The PR I think you are referring to is mine: 
https://github.com/dlang/druntime/pull/1592


And this would be able to solve the problem, but I don't know 
if it's ready for prime time (proposed to be in core.internal).


I did see this, it's interesting. I suppose the advantage over 
ptrValue would be type safety.




Re: arr.ptr, @safe and void*

2016-06-15 Thread Steven Schveighoffer via Digitalmars-d-learn

On 6/15/16 6:32 AM, Nick Treleaven wrote:

Hi,
Walter's made a fix for arr[$..$].ptr being unsafe to dereference - .ptr
will be @system:
https://github.com/dlang/dmd/pull/5860

A referenced druntime pull mentioned having a safe wrapper for ..ptr
that allows comparison of the pointer value, but does not allow
dereference. The wrapper would return uintptr_t (an integer guaranteed
to be big enough to hold a pointer value).

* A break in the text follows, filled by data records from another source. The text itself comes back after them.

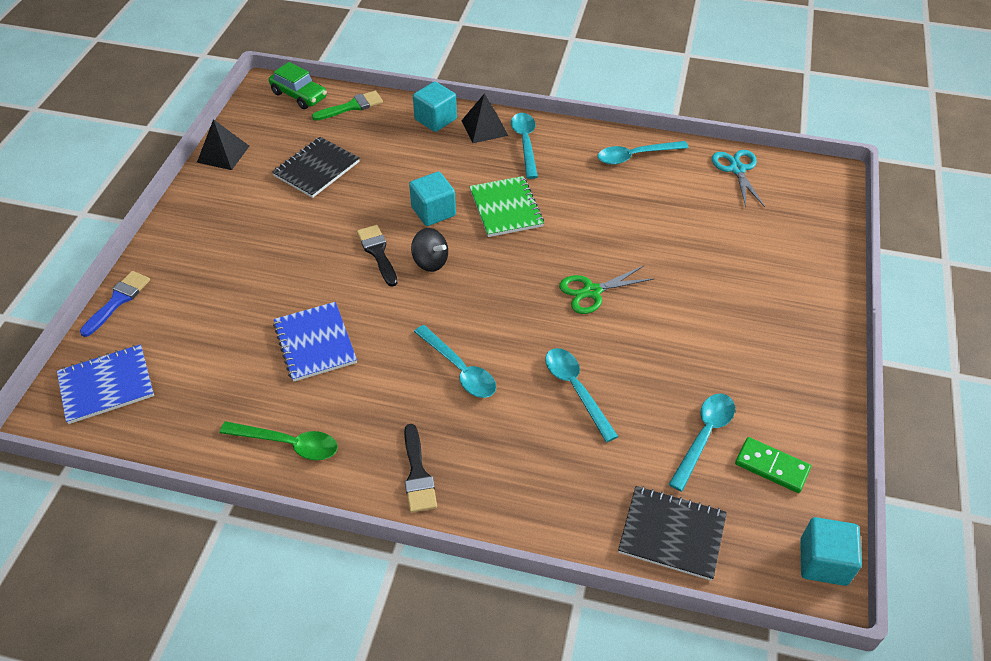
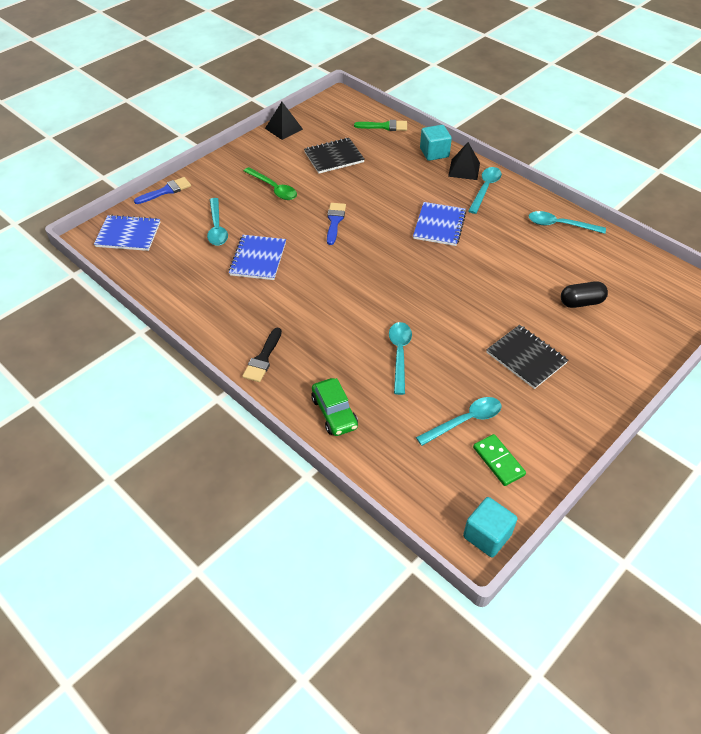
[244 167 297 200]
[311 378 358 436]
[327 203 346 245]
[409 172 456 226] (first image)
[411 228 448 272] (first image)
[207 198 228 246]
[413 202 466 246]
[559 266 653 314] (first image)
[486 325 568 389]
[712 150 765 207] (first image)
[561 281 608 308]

My question is: would returning void* instead really be unsafe, i.e. is
there a way of dereferencing it in safe code? (I'm not thinking about
holes in @safe, but ways by design).


Yes. If the meaning of this expression is different in @safe vs. 
@system, then compiler inference can affect code drastically:


auto d = arr1.ptr - arr2.ptr;

The PR I think you are referring to is mine: 
https://github.com/dlang/druntime/pull/1592


And this would be able to solve the problem, but I don't know if it's 
ready for prime time (proposed to be in core.internal).


-Steve


arr.ptr, @safe and void*

2016-06-15 Thread Nick Treleaven via Digitalmars-d-learn

Hi,
Walter's made a fix for arr[$..$].ptr being unsafe to dereference 
- .ptr will be @system:

https://github.com/dlang/dmd/pull/5860

A referenced druntime pull mentioned having a safe wrapper for 
.ptr that allows comparison of the pointer value, but does not 
allow dereference. The wrapper would return uintptr_t (an integer 
guaranteed to be big enough to hold a pointer value).


My question is: would returning void* instead really be unsafe, 
i.e. is there a way of dereferencing it in safe code? (I'm not 
thinking about holes in @safe, but ways by design).